Data from the China Academy of Labour and Social Security (CALSS), an affiliate of MOHRSS, published in June 2026 projects that within two years of full implementation, approximately 47 percent of currently uninsured platform workers will be brought into one of the three categories, adding an estimated RMB 89 billion annually in additional social insurance contributions across the platform economy. For foreign employers specifically, CALSS estimates the additional cost burden at RMB 2.1 billion to RMB 3.4 billion per year, concentrated in foreign-invested logistics, e-commerce services, and market-research firms.
The classification guidelines also intersect with other ongoing regulatory trends.

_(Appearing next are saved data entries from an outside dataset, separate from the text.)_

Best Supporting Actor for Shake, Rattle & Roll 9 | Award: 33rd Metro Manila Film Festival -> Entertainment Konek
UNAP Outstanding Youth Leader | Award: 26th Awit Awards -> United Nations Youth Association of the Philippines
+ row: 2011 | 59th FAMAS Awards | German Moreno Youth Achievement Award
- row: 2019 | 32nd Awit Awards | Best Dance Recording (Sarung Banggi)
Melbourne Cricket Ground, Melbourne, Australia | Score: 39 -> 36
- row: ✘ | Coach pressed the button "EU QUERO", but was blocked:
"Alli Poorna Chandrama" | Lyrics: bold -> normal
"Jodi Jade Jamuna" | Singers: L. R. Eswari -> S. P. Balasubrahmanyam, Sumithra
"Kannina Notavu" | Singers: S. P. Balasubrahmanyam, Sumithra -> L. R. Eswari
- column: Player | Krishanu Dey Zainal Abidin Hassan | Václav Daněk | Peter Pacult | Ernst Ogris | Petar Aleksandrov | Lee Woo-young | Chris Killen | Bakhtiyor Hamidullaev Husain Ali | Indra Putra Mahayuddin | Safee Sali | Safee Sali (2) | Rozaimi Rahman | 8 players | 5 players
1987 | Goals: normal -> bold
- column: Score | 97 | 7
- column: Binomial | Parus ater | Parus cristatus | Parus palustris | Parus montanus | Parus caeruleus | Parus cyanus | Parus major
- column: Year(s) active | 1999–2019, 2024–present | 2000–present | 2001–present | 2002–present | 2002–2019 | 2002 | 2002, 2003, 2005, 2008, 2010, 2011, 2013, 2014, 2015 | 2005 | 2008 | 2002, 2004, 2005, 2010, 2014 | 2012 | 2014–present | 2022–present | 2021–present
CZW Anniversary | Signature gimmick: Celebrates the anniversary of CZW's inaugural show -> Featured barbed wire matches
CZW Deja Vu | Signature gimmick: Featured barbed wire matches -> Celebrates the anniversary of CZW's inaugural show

China’s evolving live-streaming e-commerce regulations, the tightening of cross-border data transfer rules under the PIPL, and the recently expanded labour dispatch (劳务派遣, láowù pàiqiǎn) restrictions all touch the same employer-worker-platform triangle. Foreign employers should treat the gig classification guidelines not as a standalone compliance item but as one component of a broader recalibration of China’s labour market governance.
Foreign companies that act early — by auditing their current platform labour arrangements, renegotiating platform contracts to include classification transparency clauses, and restructuring engagement patterns to avoid Category A triggers — will have a significant competitive advantage over firms that wait for enforcement actions to force compliance. The six-month compliance window ends July 1, 2026, and SAMR has publicly signalled that the second half of 2026 will see a ramp-up in targeted inspections of foreign-invested enterprises.